„Musicals sind simpel, sie sind da zum Träumen“, findet Regisseur Damien Chazelle, der mit „La La Land“ das Filmfestival von Venedig eröffnete
Mit dem Musical „La La Land“ des jungen US-Regietalents Damien Chazelle („Whiplash“) haben die 73. Filmfestspiele von Venedig begonnen - und Festivalchef Alberto Barbera hat damit ein bisschen auch die Devise dieser Filmschau ausgegeben, die traditioneller und geschichtsbewusster mit dem Filmschaffen umgeht als andere A-Festivals. Venedig ist das älteste Filmfestival der Welt und hat darob auch eine Verantwortung der Filmgeschichte gegenüber. Weshalb man hier - nach Barberas Verständnis - am besten auch immer wieder Filme zeigt, die vollgestopft sind mit Referenzen an die Filmhistorie. „La La Land“ ist so ein typischer Venedig-Film, der Kitsch und Glamour mindestens ebenso abfeiert wie er mit großer Ernsthaftigkeit eine dramatische Liebesgeschichte durchdekliniert. Emma Stone und Ryan Gosling spielen zwei darbende Künstler im zeitgenössischen Los Angeles: Sie erfolglos als Schauspielerin, die von Vorsprechen zu Vorsprechen nur mehr noch frustrierter wird. Tagsüber jobbt sie im Café auf dem Studiogelände von Warner Bros. Das ist in Hollywood kein Einzelschicksal.
Emma Stone mit Fans (Foto: Katharina Sartena) |
Er ist ein dem Jazz verfallener, begnadeter Pianist, dessen einstige Arbeitsstätte, ein Jazzclub, durch einen Samba-Tapas-Laden ersetzt wurde. Also Samba aus dem Lautsprecher und Tapas für das leibliche Wohl. „Der Jazz stirbt“, ist seine schlüssige Diagnose.

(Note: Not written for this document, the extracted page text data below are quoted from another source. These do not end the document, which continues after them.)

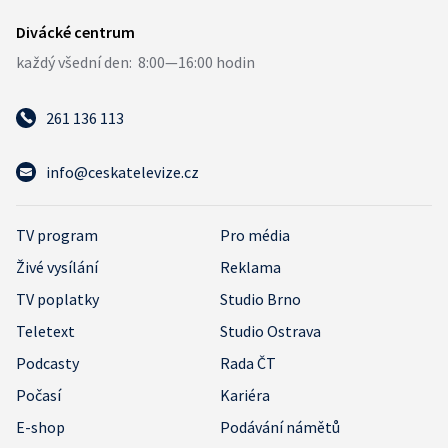
261 136 113
info@ceskatelevize.cz
TV program
Pro média
Živé vysílání
Reklama
TV poplatky
Studio Brno
Teletext
Studio Ostrava
Podcasty
Rada ČT
Počasí
Kariéra
E-shop
Podávání námětů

„La La Land“ würde seine musikalischen Einlagen mit den überaus exakt und diszipliniert agierenden Akteuren Stone und Gosling gar nicht brauchen, um seine nahe am Kitsch und am Wasser gebaute Geschichte überzeugend zu erzählen, und doch sind es die Musical-Elemente, die Chazelles Hommage an die großen Zeit der Filmmusicals so richtig lebendig werden lassen. Stepptanz über den Hügeln von Los Angeles zur blauen Stunde oder eine perfekt choreografierte Eröffnungssequenz mit Tanz auf einer durch Stau lahmgelegten Autobahn sind in sich geschlossene Highlights des Films. Angenehm ist, dass Chazelle seine Referenzen an die gute, alte Zeit nicht zum Teil der Handlung per se macht, sondern stets im Heute bleibt; dadurch hat man nie das Gefühl, das „schon einmal gesehen zu haben“, sondern wohnt tatsächlich einer Novität bei: Ein stilistisch überhöhtes Musical im prinzipiell bodenständigen Milieu zunächst gescheiterter Künstler ist ein Balanceakt, der auch peinlich sein könnte. Dank der grandiosen Besetzung bleibt Chazelle das aber trotz so manch dick aufgetragener Szene erspart.
Nach Venedig an den Lido kam zur Premiere neben Chazelle nur Hauptdarstellerin Emma Stone, denn Ryan Gosling war am Set zur Neuauflage von „Blade Runner“ unabkömmlich. Die anwesenden Touristen und Fans hat’s nicht gestört - für sie zählte am Eröffnungsabend die Feierstimmung, mit der die Mostra del cinema begann. Dass es im Hintergrund zahllose verschärfte Sicherheitsmaßnahmen gab - von Durchfahrtssperren bis hin zu Hunderten Polizisten mit schusssicherer Weste und schwerer Bewaffnung - ist den meisten Gästen gar nicht aufgefallen - und auch beim Einlass der Gäste, der Presse und der Fotografen kam es kaum zu den vorab angekündigten nennenswerten Verzögerungen. Das könnte auch daran liegen, dass sich hier der Trend der letzten Jahre fortsetzt - und immer weniger Gäste an den Lido kommen. Sieht man sich das Filmprogramm der kommenden Tage an, das mit Werken von Wim Wenders, Francois Ozon, Denis Villeneuve, Mel Gibson, Pablo Larrain, Paolo Sorrentino oder Andrei Konchalovsky gespickt ist, steht zumindest fest: An den Filmen kann es heuer nicht liegen.